▸ **What is asked**: In the piece on staffing community roles, what process does it say changing community staff members can be as delicate and expensive as?

▸ **Excerpt to read**:
You probably wouldn’t let an intern have responsibility for your biggest clients.
Community MVPs can easily be worth more than your biggest clients.
So why would you let junior staff be responsible for them?
A single antagonistic comment, a perceived lack of respect, an inconsiderate request, taking too long to reply to questions or simply failing to maintain a strong relationship can wipe out millions of dollars in community value.
I’m continually staggered by how many community professionals are hired on the basis of a short job interview and then given responsibility for one of the company’s most lucrative assets.
Three simple tips here.
- Don’t hire junior people to do what’s clearly a senior person’s job.
- Review any recruit’s contributions to a past community carefully. Do they engage with empathy, understanding, and tackle different challenges well?
- Include MVPs on the hiring loop. Get feedback on who they would like to see as their point person in the community process.
Changing community staff members can be as delicate (and expensive) a process as changing community platforms.
If you’re moving on from (or moving into) a community role, get opinions from your top members in the process.

▸ **Data section**:
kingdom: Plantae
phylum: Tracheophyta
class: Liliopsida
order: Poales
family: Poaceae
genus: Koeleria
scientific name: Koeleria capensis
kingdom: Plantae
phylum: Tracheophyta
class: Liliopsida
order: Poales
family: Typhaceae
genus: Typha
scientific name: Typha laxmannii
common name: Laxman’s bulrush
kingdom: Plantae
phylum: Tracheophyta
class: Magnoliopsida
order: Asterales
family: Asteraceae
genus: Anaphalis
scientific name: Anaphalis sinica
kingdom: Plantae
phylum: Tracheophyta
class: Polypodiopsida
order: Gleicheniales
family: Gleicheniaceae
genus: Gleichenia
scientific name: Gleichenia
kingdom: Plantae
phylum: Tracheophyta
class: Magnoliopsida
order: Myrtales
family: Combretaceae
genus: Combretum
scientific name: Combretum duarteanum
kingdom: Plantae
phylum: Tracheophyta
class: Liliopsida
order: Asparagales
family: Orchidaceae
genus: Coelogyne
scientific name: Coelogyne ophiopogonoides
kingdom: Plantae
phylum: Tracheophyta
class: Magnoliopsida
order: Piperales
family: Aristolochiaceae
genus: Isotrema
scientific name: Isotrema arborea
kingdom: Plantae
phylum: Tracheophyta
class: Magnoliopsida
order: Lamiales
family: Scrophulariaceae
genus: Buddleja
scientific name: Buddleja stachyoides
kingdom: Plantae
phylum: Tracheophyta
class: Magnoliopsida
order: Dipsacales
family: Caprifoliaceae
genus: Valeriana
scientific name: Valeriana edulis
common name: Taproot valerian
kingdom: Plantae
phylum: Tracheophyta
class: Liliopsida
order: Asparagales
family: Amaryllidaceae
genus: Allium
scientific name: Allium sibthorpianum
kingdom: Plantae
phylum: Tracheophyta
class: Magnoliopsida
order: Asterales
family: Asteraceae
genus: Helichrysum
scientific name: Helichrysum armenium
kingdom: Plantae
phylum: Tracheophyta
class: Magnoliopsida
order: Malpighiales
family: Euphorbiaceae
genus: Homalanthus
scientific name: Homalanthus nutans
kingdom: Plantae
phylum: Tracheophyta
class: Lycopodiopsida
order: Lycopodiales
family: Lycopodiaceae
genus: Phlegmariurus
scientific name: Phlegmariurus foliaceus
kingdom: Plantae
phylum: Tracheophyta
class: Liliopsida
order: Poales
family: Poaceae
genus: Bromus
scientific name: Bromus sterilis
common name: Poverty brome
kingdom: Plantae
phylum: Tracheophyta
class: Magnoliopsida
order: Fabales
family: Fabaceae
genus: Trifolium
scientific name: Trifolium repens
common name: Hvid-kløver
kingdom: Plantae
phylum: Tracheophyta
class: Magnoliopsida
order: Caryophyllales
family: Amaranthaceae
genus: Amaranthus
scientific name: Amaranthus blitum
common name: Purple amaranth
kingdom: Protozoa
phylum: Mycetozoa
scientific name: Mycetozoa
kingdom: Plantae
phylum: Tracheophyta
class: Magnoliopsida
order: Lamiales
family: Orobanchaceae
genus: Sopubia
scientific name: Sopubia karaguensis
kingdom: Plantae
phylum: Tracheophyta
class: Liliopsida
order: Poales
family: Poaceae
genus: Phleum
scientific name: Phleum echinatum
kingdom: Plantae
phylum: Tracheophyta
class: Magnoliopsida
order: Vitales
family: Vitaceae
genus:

▸ **Response**: Changing community platforms.